When Kyle and Daniel return to their hometown to get married, they find themselves facing an obstacle course of family drama and small-town misadventure in their quest to make it down the aisle.
Misbehaving relatives and a reformed high school bully, along with an ill-advised hookup in the wedding party and a weird late-night meal with a cabbie and his ex-wife, leave the happy couple doubting whether they want to get married at all. But a hot quickie before their walk down the aisle helps remind them that the most important part of getting married is being married.
Racheline Maltese is a queer writer living a big life from a small space. She flies planes, sails boats, and rides horses, but as a native New Yorker, has no idea how to drive a car.
A performer and storyteller focused on themes of celebrity, gender, desire and mourning, Racheline has a journalism degree from The George Washington University; studied acting and directing at the Atlantic Theater Company Acting School (New York City) and the National Institute of Dramatic Art (Sydney, Australia); and is a proud SAG-AFTRA member.
She lives in Brooklyn with her partner and their two cats.
The idea of getting married in your hometown, with both families present, may sound good, but, as this story proves in spades, can end in complete disaster. Even with both Daniel and Kyle knowing their families still do not completely approve of their relationship, nor do they like the idea of them living in “the big city” of Pittsburgh, they still make the attempt. What follows is highly entertaining, totally aggravating, and almost does end in disaster.
Kyle is nine years younger than Daniel and can be a little less mature. Not that I blame him – with parents like that I’d revert to the stage of a two-year-old with a constant temper tantrum in no time. They are arrogant, bigoted, and overbearing. They still believe Kyle being gay is ”just a phase” on the evening before his wedding to Daniel, and insist on them sleeping in separate rooms. After they’ve been together for four years and lived together for three of them. Ridiculous!
Daniel is best friends with Kyle’s older brother Pat, and may be a little more mature, but there comes appoint after all the nagging at the rehearsal dinner and tying on one too many at the bachelor party when he loses it as well. And then the real hilarity starts, but at least the two of them find their way back to being more normal around each other.
If you like stories about wedding mayhem, if you enjoy reading about men who have built their own lives, yet try to fit back into their families who have not really changed while they have been away, and if you’re looking for an entertaining story with lots of funny situations, then you will probably like this short story.
NOTE: The anthology this story was published in has been provided by Torquere Press for the purpose of a review on Rainbow Book Reviews.
In Lake Effect, a story in They Do, Maltese and McRae do a superb job setting the scene of Kyle and Daniel’s return home to Rochester for their upcoming nuptials. We get to watch the grooms deal with the foibles and horrors of small-town life, families who are not always approving, and the general difficulties we all face when asserting ourselves in early adulthood. This story is endlessly engaging, funny, sweet, and full of delightful dialogue. It was a pleasure to read, and I found myself grinning throughout.
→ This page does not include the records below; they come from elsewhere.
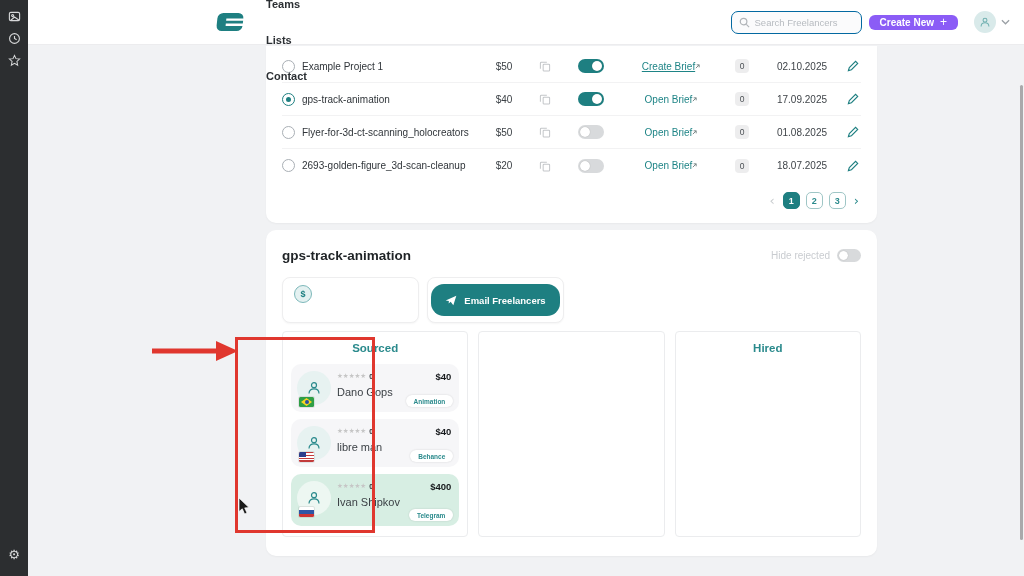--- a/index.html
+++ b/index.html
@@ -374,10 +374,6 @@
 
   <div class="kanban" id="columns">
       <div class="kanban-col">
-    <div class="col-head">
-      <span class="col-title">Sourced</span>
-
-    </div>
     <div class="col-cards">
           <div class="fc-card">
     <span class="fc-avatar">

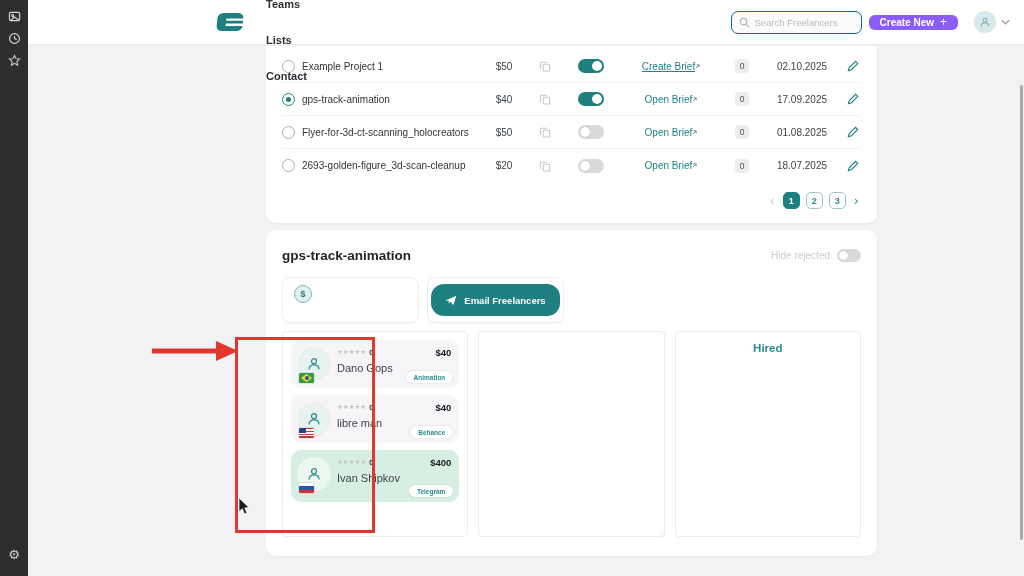--- a/index.html
+++ b/index.html
@@ -428,13 +428,6 @@
       <div class="kanban-col">
     <div class="col-cards"></div>
   </div>
-      <div class="kanban-col">
-    <div class="col-head">
-      <span class="col-title">Hired</span>
-
-    </div>
-    <div class="col-cards"></div>
-  </div>
     </div>
 </section>
 

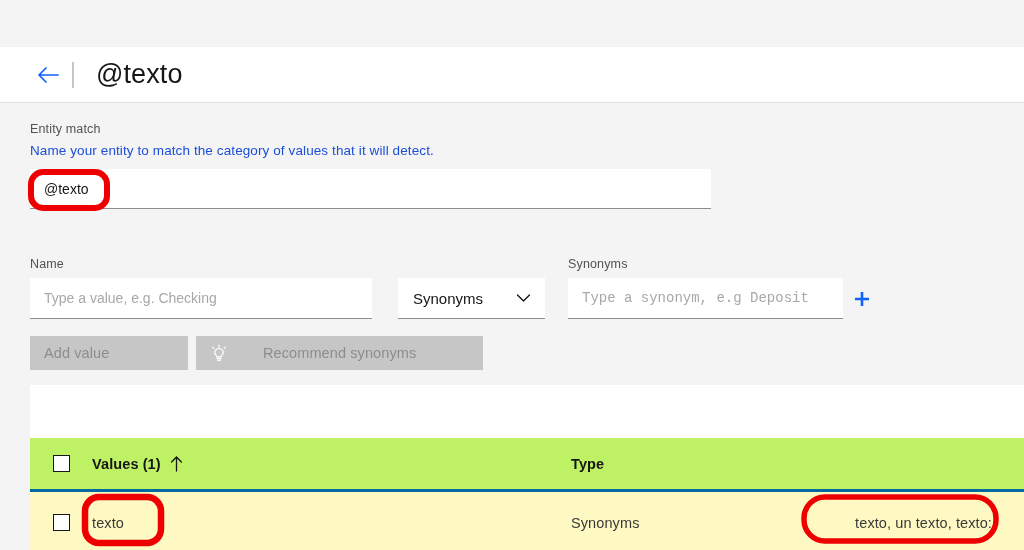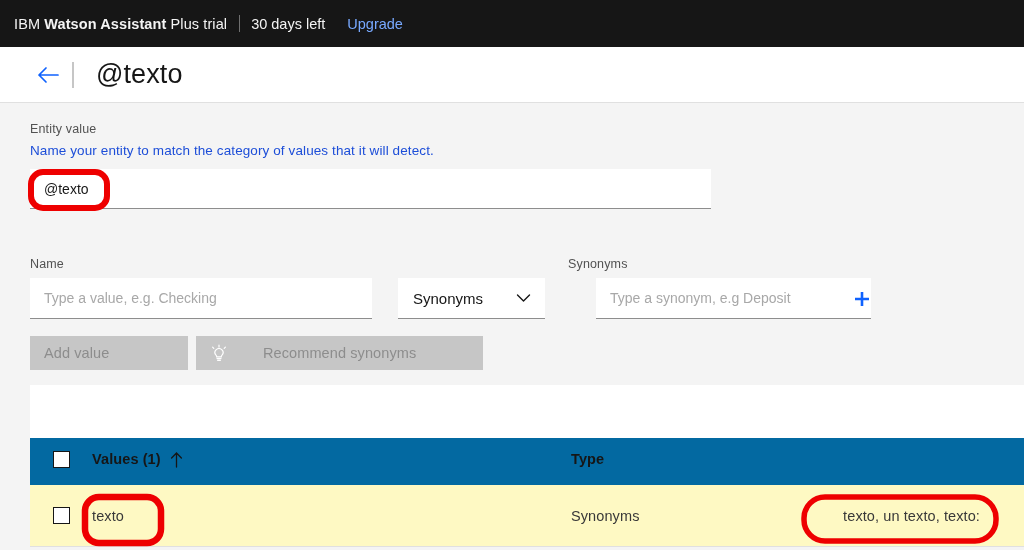--- a/index.html
+++ b/index.html
@@ -136,12 +136,6 @@
 
 <div id="app">
 
-  <div class="trialbar">
-    <span class="brand"><span>IBM </span><b>Watson Assistant</b><span> Plus trial</span></span>
-    <span class="sep"></span>
-    <span class="days">30 days left</span>
-    <a class="upgrade" href="#">Upgrade</a>
-  </div>
 
   <div class="pagehead">
     <button class="backbtn">

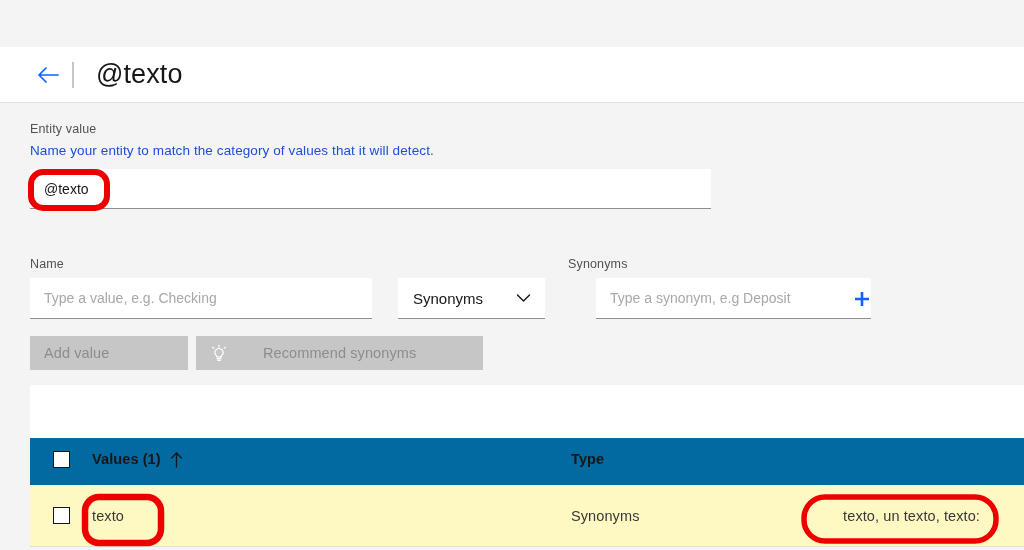--- a/index.html
+++ b/index.html
@@ -151,7 +151,7 @@
 
   <div class="content">
 
-    <div class="fieldlabel entity-label">Entity value</div>
+    <div class="fieldlabel entity-label">Entity match</div>
     <div class="fieldhelp entity-help">Name your entity to match the category of values that it will detect.</div>
 
     <input class="textinput entity-input" type="text" value="@texto" style="">

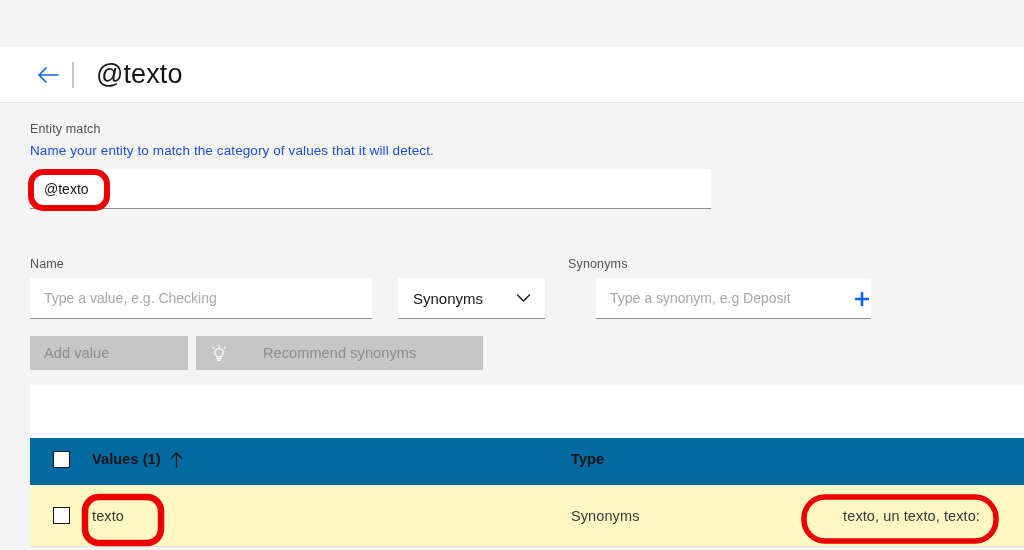--- a/index.html
+++ b/index.html
@@ -82,7 +82,7 @@
   .type-select .chev { margin-left: auto; margin-right: 14px; display: block; }
 
   .syn-label { position: absolute; left: 568px; top: 154px; }
-  .syn-input { position: absolute; left: 596px; top: 175px; width: 275px; height: 41px; }
+  .syn-input { position: absolute; left: 568px; top: 175px; width: 275px; height: 41px; font-family: Liberation Mono, monospace; }
 
   .plus-btn {
     position: absolute; left: 851px; top: 186px; width: 22px; height: 22px;

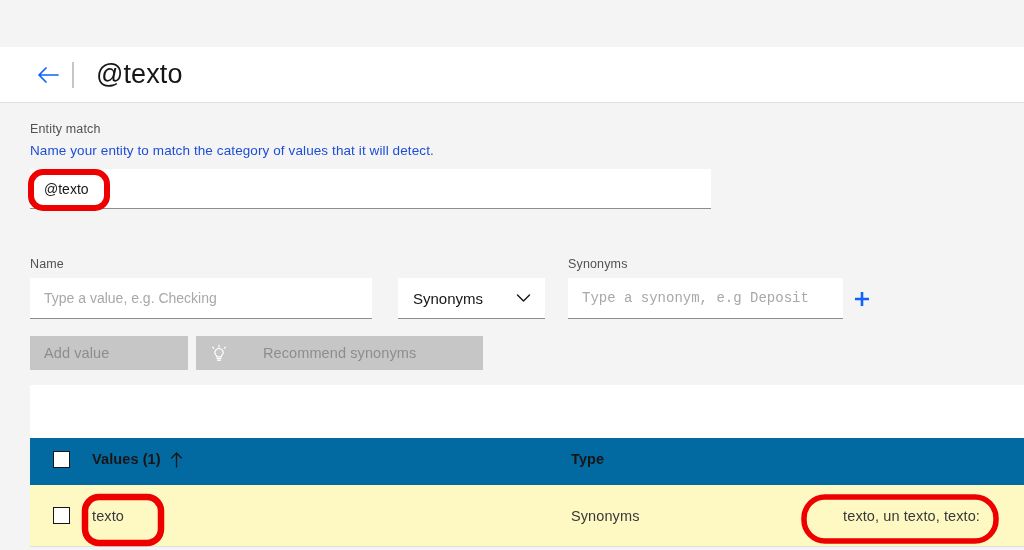--- a/index.html
+++ b/index.html
@@ -107,8 +107,8 @@
   }
   .table { position: absolute; left: 30px; top: 335px; width: 994px; }
   .thead {
-    height: 47px; background: #0369a1; display: flex; align-items: center;
-    border-bottom: 5px solid #0369a1;
+    height: 54px; background: #bef264; display: flex; align-items: center;
+    border-bottom: 3px solid #0369a1;
   }
   .trow {
     height: 62px; background: #fef9c3; display: flex; align-items: center;

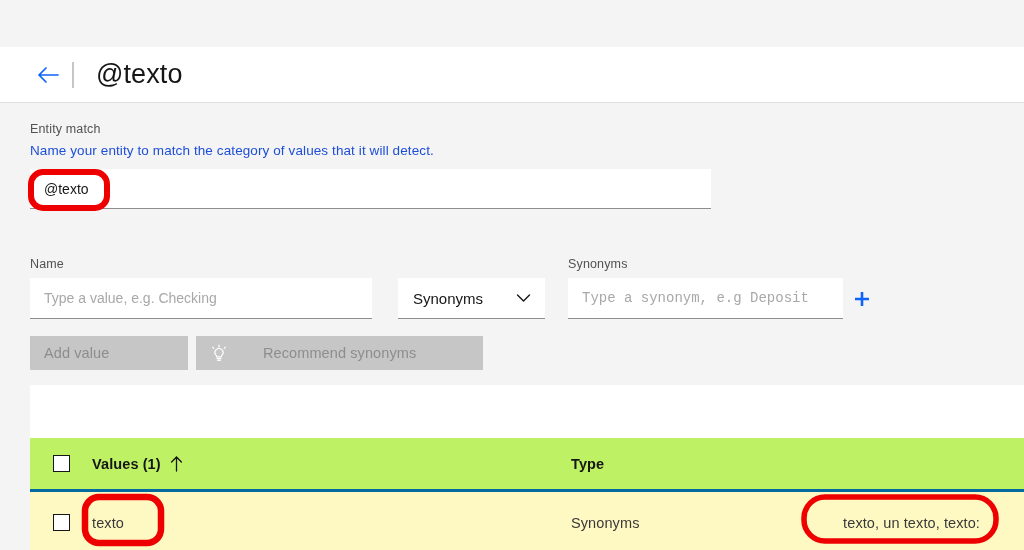--- a/index.html
+++ b/index.html
@@ -121,7 +121,7 @@
   }
   .cell-values { width: 470px; display: flex; align-items: center; }
   .cell-type   { width: 236px; margin-left: 9px; }
-  .cell-syn    { flex: 1; display: flex; align-items: flex-end; justify-content: flex-end; padding-right: 44px; }
+  .cell-syn    { flex: 1; display: flex; align-items: flex-end; justify-content: flex-end; padding-right: 32px; }
 
   .th-text { font-size: 14.5px; font-weight: 700; color: #161616; letter-spacing: .1px; }
   .td-text { font-size: 14.5px; font-weight: 400; color: #393939; letter-spacing: .1px; }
This was a quick, breezy read -- originally part of the longer anthology They Do. While I wasn't overly fond of the younger Kyle at first -- and as a Philadelphia native, the thoughts of Pittsburgh as the big, welcoming city were foreign to me -- I thought this was a great, lighthearted update of the "home for the holidays/reunion/wedding trope" and the twist of both the age difference and the brotherly dynamics gave it more weight than the featherweight trope might otherwise have carried.